Where do you find inspiration to create and produce tracks?

I came out of skating rink culture, and luckily for me the DJ at the skating rink where I grew up was still there from the 80s. So I got turned on to all of this heavy Chicago house music really young. I didn’t realize that I was so lucky to have that. I’m an only child, so thank God for Soulseek and Napster and all of these artists that I was able to dig out of the Internet hole. I’ll one day repay my debts to them one day for having piracy be my older sibling to give me access to things.

How did you get into DJing?

I was classically trained on piano since I was 10, and I was always in bands until I was old enough to realize that being in a band is like being in a long-term relationship with all of the members of the band, separately and together. I just realized that for me to be able to put out the massive creative energy I have. If I can’t express my creativity, I back up.

Almost like it comes out of your ears?

Exactly! I do so many different things that are creative, but everything in my life is dictated by music. It makes everything easier for me. If you do something you love, you never work a day in your life – that saying is true. I switched from bartending into DJing because I realized that was a tangible way financially to be a musician. It’s obviously not a very affluent career choice – not at first anyway… or maybe never.

How are parties different from a live concert?

I can wake up very late in the day, which I do because I have been working in nightlife for the past 10 years, go to this show, stay until the end with my friends that are there, and then wind up the gig that I will inevitably have that night because they operate in these two spheres of time. When there are words you get these assigned nostalgic viewpoints, but I find that in electronic music with the crash of the high hat at a certain point in a track. It’s kind of churned out by bands, but it’s my job to create that nostalgia in electronic music. You have this freedom to make what you want of it – midi is magic. There’s a never-ending growth with this kind of music, that’s what I love about it.

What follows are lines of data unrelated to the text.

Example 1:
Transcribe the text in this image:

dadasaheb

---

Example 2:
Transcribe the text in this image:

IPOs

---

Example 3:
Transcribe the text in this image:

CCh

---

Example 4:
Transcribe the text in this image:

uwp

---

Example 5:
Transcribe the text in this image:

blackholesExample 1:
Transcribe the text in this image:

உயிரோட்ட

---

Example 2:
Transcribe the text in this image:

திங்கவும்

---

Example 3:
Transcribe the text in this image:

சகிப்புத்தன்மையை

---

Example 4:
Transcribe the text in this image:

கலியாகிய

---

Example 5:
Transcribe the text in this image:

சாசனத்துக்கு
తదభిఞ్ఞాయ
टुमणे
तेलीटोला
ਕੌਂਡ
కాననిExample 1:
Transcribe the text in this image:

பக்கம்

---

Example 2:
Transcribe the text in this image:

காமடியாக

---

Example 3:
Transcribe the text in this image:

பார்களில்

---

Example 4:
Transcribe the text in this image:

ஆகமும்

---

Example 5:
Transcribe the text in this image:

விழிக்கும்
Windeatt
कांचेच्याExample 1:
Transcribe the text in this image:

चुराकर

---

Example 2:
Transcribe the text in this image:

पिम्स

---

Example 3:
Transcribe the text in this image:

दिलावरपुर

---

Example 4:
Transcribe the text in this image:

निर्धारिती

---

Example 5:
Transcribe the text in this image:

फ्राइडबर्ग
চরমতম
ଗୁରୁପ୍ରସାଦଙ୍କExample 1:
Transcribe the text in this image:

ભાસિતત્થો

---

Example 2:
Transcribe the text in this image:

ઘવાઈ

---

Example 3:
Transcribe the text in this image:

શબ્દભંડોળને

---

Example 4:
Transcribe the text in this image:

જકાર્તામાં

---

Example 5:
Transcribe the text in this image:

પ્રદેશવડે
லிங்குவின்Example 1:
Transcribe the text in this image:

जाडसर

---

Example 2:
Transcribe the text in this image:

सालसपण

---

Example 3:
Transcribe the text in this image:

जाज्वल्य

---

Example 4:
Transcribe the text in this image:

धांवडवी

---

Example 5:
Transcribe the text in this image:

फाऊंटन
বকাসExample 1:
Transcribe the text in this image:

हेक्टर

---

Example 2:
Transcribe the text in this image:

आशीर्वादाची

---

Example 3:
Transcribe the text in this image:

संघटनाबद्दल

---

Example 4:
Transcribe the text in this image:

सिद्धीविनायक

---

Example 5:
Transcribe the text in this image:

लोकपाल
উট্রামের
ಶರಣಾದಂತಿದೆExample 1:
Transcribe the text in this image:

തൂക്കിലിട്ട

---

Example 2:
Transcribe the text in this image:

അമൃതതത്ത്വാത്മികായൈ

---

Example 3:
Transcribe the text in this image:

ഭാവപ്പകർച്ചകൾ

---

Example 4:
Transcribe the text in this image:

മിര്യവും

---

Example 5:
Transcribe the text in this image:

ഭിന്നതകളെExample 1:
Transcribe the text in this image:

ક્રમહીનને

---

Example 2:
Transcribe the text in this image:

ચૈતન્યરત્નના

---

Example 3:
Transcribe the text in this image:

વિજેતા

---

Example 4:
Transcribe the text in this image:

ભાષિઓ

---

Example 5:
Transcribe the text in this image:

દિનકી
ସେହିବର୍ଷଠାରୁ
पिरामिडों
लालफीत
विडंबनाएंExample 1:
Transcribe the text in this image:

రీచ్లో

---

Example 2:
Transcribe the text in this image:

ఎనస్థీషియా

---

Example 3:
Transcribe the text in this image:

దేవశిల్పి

How is dance music a spiritual experience?

Music is a beginning and an end, which is ironic because I find that to be the problem with some major world religions. Because of the nature of this music that is so accessible to cultures all over the world. There are countries where dance music has been Top 40 since the middle of the 80s. There is this faceless nature to it where you all know that you are there for the same kind of thing. Even though your thing might be different. I just like to be able to provide as much access to the things that I find are the positive experiences of church on the dance floor. It’s ultimately all about providing an environment that will push you toward the freedom of space and time.